High-resolution inelastic x-ray scattering (IXS) measures atomic motions at THz frequencies over angstrom-scale correlation lengths. While the required instrumentation is difficult to set up, dedicated facilities make the method available to the broader scientific community, and potentially of interest for anyone studying lattice dynamics, electron-phonon coupling, superconductivity, ferro-electricity/multi-ferroicity, phase transformations, magneto-elastic coupling, elasticity, or the dynamics of liquids or glasses.  In particular, IXS allows access to tiny (~0.01 mm) samples so phonon measurements are possible on newly discovered materials, or in extreme conditions (e.g. P > 100 GPa, T > 2000K).

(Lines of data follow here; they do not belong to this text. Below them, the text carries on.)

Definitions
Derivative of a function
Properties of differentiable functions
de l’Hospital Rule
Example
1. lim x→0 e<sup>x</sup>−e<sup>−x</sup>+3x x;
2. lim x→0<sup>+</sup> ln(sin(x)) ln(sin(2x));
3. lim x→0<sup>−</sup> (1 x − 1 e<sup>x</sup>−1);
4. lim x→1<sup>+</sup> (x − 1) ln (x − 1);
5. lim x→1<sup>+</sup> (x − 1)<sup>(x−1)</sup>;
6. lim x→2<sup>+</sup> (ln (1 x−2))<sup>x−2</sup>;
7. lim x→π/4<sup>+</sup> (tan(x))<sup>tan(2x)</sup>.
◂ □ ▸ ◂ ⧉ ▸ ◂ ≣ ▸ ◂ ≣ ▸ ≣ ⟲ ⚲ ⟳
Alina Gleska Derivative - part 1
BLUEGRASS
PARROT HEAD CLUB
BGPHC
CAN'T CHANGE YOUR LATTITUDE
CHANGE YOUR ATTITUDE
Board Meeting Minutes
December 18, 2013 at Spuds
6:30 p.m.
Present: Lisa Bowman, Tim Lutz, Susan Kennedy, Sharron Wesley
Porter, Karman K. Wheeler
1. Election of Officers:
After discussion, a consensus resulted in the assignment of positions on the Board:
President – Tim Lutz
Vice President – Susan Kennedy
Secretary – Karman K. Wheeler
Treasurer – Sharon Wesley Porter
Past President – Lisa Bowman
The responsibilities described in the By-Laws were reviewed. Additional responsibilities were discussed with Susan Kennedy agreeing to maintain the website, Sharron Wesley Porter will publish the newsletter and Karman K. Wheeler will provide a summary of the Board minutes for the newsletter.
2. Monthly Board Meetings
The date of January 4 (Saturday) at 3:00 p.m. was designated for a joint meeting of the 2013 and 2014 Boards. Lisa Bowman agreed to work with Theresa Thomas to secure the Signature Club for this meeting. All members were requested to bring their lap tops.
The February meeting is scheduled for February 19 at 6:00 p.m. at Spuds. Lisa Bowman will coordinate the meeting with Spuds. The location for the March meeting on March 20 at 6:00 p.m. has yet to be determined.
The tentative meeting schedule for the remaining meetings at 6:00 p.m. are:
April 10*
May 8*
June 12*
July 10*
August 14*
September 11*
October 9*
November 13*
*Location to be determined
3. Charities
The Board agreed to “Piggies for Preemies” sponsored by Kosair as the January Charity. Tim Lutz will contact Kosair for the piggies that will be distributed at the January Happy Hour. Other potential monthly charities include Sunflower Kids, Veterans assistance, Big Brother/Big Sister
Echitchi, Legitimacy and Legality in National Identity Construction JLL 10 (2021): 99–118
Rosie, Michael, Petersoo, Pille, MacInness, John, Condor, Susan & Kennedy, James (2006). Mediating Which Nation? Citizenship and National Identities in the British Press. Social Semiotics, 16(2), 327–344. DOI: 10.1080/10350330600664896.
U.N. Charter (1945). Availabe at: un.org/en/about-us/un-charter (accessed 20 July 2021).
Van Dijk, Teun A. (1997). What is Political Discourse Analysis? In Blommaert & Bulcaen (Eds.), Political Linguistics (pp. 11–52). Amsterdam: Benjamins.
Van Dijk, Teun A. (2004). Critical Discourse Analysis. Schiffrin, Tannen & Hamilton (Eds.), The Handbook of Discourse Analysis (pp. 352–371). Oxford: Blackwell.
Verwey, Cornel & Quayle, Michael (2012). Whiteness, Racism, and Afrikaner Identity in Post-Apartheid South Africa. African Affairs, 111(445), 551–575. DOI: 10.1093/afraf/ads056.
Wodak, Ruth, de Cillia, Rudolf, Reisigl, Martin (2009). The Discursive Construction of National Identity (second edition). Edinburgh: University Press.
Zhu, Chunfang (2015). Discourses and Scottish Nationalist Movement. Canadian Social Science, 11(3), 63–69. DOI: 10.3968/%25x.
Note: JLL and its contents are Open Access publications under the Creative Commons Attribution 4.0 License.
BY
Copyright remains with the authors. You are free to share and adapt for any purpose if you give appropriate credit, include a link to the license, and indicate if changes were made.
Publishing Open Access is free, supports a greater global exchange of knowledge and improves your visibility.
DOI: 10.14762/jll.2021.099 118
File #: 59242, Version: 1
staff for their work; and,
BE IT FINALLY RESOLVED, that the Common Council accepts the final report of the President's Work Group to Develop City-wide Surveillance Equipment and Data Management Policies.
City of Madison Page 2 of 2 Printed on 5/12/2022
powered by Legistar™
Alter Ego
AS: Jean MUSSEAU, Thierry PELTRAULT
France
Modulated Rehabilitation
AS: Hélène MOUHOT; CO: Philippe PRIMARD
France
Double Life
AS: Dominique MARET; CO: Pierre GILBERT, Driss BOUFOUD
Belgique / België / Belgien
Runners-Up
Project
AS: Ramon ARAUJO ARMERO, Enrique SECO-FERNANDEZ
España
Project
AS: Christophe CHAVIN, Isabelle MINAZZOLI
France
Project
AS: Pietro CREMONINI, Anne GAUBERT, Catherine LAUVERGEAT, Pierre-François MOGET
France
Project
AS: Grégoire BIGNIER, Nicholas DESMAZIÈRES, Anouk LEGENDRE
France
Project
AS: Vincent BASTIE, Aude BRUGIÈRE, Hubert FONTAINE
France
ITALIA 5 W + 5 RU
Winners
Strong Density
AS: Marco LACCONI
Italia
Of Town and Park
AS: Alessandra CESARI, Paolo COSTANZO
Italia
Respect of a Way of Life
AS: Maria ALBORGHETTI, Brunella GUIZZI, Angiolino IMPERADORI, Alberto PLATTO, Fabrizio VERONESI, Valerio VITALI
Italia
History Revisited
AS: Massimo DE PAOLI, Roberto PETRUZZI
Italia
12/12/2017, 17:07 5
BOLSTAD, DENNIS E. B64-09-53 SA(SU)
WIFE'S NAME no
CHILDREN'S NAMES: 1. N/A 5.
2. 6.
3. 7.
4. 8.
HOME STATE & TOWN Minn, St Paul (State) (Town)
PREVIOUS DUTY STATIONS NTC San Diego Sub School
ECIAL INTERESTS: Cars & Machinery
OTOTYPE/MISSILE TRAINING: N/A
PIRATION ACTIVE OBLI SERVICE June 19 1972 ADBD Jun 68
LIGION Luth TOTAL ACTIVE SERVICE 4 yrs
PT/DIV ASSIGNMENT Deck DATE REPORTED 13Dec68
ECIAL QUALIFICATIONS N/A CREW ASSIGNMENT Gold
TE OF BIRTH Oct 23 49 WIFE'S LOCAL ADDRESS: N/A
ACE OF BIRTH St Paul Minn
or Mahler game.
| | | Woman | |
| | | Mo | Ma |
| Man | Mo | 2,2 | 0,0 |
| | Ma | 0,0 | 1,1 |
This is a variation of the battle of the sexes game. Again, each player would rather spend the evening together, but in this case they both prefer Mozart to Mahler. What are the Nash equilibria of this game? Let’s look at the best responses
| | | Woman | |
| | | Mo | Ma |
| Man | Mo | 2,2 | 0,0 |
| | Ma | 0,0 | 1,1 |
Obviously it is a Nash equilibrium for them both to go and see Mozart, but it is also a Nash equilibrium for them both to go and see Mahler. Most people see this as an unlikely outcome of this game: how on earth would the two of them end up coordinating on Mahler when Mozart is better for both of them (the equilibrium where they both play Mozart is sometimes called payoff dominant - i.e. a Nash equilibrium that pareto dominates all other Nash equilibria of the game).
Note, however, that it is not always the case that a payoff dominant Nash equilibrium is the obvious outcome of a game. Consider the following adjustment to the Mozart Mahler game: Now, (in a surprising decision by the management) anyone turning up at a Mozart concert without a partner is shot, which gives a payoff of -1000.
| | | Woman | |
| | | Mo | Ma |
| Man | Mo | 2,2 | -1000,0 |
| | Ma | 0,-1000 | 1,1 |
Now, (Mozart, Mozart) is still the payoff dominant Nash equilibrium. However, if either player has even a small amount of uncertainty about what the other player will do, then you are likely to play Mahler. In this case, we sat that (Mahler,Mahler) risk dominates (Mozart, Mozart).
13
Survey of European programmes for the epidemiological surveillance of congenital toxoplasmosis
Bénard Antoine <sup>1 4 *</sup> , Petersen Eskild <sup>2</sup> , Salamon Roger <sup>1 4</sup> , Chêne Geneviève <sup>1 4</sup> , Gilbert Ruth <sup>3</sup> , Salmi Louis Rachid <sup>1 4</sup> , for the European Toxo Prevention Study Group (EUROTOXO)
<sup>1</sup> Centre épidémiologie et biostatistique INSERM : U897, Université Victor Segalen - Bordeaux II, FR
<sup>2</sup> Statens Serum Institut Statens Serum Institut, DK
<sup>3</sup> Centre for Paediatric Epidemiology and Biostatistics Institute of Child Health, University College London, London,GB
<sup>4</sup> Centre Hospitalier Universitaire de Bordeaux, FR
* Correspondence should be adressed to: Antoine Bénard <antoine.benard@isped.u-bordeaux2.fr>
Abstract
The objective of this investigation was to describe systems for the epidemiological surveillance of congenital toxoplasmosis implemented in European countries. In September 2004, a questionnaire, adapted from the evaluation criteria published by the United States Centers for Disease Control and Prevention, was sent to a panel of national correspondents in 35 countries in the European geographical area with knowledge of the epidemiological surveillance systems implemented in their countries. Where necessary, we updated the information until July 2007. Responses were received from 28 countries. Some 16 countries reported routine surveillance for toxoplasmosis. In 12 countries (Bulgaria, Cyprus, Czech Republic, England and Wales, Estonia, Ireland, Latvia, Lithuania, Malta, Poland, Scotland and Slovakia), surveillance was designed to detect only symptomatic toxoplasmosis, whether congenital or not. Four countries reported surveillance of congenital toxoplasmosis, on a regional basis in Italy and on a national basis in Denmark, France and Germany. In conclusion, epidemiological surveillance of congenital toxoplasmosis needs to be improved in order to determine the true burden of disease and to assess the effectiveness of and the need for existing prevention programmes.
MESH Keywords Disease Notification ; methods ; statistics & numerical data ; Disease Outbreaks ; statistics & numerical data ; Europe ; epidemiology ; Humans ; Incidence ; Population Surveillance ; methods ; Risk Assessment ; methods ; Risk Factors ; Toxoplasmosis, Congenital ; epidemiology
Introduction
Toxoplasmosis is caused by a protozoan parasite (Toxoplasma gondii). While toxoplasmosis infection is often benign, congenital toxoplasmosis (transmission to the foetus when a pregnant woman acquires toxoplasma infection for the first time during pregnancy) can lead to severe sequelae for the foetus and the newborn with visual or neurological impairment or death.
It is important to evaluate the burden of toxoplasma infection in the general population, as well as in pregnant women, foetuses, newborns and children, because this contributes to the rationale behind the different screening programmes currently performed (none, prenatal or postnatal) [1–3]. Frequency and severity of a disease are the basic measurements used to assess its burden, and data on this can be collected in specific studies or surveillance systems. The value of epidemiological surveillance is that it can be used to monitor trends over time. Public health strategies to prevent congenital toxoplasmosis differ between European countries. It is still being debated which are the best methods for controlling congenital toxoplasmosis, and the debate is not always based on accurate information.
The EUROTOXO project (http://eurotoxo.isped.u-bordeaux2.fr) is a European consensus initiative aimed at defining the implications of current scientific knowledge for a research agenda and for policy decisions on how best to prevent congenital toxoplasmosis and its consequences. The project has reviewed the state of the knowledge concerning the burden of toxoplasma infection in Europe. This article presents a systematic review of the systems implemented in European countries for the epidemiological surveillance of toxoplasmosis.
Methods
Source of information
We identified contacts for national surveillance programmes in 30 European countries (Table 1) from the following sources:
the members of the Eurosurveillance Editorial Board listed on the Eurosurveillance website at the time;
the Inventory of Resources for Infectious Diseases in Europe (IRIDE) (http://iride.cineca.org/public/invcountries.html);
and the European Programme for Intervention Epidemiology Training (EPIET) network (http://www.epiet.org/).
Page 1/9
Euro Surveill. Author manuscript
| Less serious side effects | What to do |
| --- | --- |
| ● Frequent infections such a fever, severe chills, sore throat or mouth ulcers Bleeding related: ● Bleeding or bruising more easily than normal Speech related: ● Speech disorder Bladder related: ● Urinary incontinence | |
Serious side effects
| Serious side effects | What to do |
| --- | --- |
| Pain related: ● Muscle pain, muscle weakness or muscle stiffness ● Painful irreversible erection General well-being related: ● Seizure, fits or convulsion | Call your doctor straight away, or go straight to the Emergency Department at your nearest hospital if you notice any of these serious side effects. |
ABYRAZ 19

The talk will provide some introduction to IXS (see also 1) and then will then focus on high-temperature superconductors.  For an iron-arsenide material, SrFe2As2, IXS was used to investigate magneto-elastic coupling, permitting first observation phonon splitting in these materials at finite momentum transfers, and allowing construction, finally, of a reasonable model for phonon dispersion incorporating the effects of magnetic fluctuations.  Meanwhile, using the full capability of a new beamline, first clear measurements of the bond-stretching mode in YBa2Cu3O7-δ were obtained.  This phonon mode shows a line-width increase below Tc increasing (to ~20 meV) as T is reduced.  The momentum transfer where the line-width increases coincides with that where charge density wave (CDW) order appears in under-doped materials.  This suggests a common origin that evolves, with doping, from static competition with superconductivity into dynamical synergy.


Time permitting, I will mention recent Compton scattering results on YBa2Cu3O6+y , y~ 0.3, 0.6, 0.95.  A smooth evolution for the electron momentum number density n(k) is seen with doping, into something very reasonable for optimal doping.  However, in the highly under-doped material, y~0.3, p~0.035, we see electron density peaks at the nodal locations, as was completely unexpected.  However, they are reminiscent of the electron Fermi-surface pockets recently observed in extremely high field quantum oscillation experiments.  This suggests the pockets may evolve from a number density peak, and highlights a disconnect between number density and Fermi-surface structure in correlated materials.


[1] A.Q.R. Baron, in Synchrotron Light Sources and Free Electron Lasers, edited by E. Jaeschke, et al.  (Springer Publishing, 2015)

[2] N. Murai, et al., Phys. Rev. B 93, 20301 (2016).

[3] A. Q.R. Baron, D. Ishikawa, H. Uchiyama, T. Fukuda, T. Masui, R. Heid, K.-P. Bohnen, S. Miyasaka and S. Tajima, In Preparation.

[4] T.-H. Chuang, R. Heid, M. Itou, K.-P. Bohnen, K. Lee, K. Kamiya, Y. Sakurai, S. Miyasaka, T. Tohyama, S. Tajima, and A. Q.R. Baron, to be resubmitted.